特徴点数管理部は、所定の特徴点の数が規定数であると判定した場合、各所定の特徴点が所定の基準を満たしているか確認し、所定の基準を満たしていない特徴点は所定の特徴点ではないと判断して特徴点追跡部による追跡対象から除外し、地図管理部で管理された周囲環境の画像と撮像部で撮像した画像とをマッチング処理することで、マッチング尤度が所定の閾値以上であり、かつ、所定の基準を満たす特徴点を新たな所定の特徴点として追加することもできる。
本発明によれば、規定数の所定の特徴点だけを追跡すればよいため、処理負荷を軽減して移動体の位置を推定することができる。
以下、図面に基づいて、本発明の実施の形態を説明する。本実施形態では、以下に詳述する通り、撮像部で撮像した画像から所定の基準を満たす所定の特徴点だけを追跡対象として選択し、規定数の所定の特徴点の座標に基づいて移動体の位置を推定する。これにより、本実施形態によれば、移動体の位置推定に必要な所定の特徴点の処理負荷を低減できる。また、本実施形態によれば、処理負荷の低減により処理速度を高速化できるため、自動車などの高速移動体の位置も推定できる。
図1〜図7を用いて第1実施例を説明する。本実施例では、以下に述べるように、自動車やロボットなどの移動体10の上部に、広域範囲を撮像可能な広角カメラ101を上向きに搭載する。移動体10に搭載された位置推定装置100は、広域範囲内の多数の特徴点の中から、移動体10の位置を推定するために必要な規定数の特徴点だけを抽出して追跡することで、比較的低処理負荷で移動体10の位置を推定する。
ここで、以下に述べる「特徴点」とは、画像処理における不変特徴量である。例えば建物や窓などの輪郭を形成するコーナやエッジのような、近傍画素の輝度値の勾配が大きい方向がある、点または線を形成する点群が不変特徴量である。特徴点のうち、位置推定のためのトラッキング対象となる特徴点を所定の特徴点と呼ぶ。
「画像上座標」とは、画像の縦方向と横方向で張られる2次元の直交座標であり、画像の最小単位である1ピクセルを1目盛とする。さらに、「3D座標」とは、任意点をゼロ点とするカーテシアン座標である。「移動体座標系」とは、移動体の前方向をX軸、移動体の左右方向をY軸、移動体の高さ方向をZ軸とする座標系である。なお、移動体10の位置を推定するための位置推定装置100は、移動体10に搭載されるため、位置推定を「自己位置推定」と表現することもできる。
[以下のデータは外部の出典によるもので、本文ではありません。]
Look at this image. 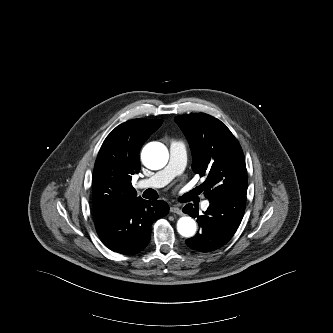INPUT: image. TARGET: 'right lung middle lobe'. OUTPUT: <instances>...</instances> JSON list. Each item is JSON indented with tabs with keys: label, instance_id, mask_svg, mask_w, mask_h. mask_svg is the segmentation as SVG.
<instances>
[{
	"label": "right lung middle lobe",
	"instance_id": "1",
	"mask_svg": "<svg viewBox=\"0 0 333 333\" xmlns=\"http://www.w3.org/2000/svg\"><path fill=\"white\" fill-rule=\"evenodd\" d=\"M124 205L121 204V200L117 199H114L107 203L93 201V211L94 213H106L109 211L116 210Z\"/></svg>",
	"mask_w": 333,
	"mask_h": 333
}]
</instances>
図1は、移動体10の機能構成と位置推定装置100の機能構成とを示すブロック図である。移動体10は、例えば、乗用車などの自動車、移動機能を有するロボット、建設機械などの移動する物体である。
移動体10の車体11には、例えばその下側に、タイヤなどから構成される移動機構12が設けられている。移動機構12は、車体11を移動させるための機構であればよく、ホイール、クローラ、歩行用脚部などでもよい。
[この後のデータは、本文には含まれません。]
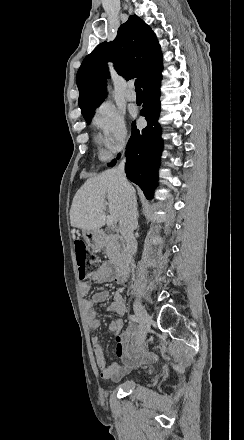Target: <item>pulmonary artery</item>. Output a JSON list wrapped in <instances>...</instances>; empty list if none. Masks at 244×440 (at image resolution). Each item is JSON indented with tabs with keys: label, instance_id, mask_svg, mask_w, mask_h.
<instances>
[{
	"label": "pulmonary artery",
	"instance_id": "pulmonary-artery-1",
	"mask_svg": "<svg viewBox=\"0 0 244 440\" xmlns=\"http://www.w3.org/2000/svg\"><path fill=\"white\" fill-rule=\"evenodd\" d=\"M126 99H127L128 101H135V99H136V95H135V93H134V92H128V93H126Z\"/></svg>",
	"mask_w": 244,
	"mask_h": 440
}]
</instances>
移動体10は、例えば、位置推定装置100のほかに、カメラ101、内界センサ102、移動体制御装置103を搭載している。位置推定装置100は、後述のように、例えば撮像部110、暫定位置算出部111、トラッキング部112、特徴点数管理部113、地図管理部114、位置推定部115を含む。
カメラ101は、移動体10の周囲の特徴点をできるだけ広範囲から検出するために、広角レンズを搭載した広角カメラであることが望ましい。さらに、歩行者や他の移動体などの位置が変動する各種物体が混在する環境の中で位置が変動しない特徴点を検出するために、カメラ101は移動体10上部に上向きに設置することが望ましい。ただし、移動体10の周囲から複数の特徴点を抽出可能であるならば、カメラ101の種類や設置位置は特に問わない。また、カメラ1台を利用した単眼カメラであってもよいし、複数台のカメラを利用した複眼カメラであってもよい。
カメラ101は、撮像部110と通信するための通信手段を搭載する。その通信手段としては、例えば、USB(Universal Serial Bus)接続により画像を転送する通信プロトコルPTP(Picture Transfer Protocol)や、LAN(Local Area Network)接続により画像を転送する通信プロトコルPTP/IP(Internet Protocol)などがある。画像を転送できる手段であればよく、上記の通信手段に限定されない。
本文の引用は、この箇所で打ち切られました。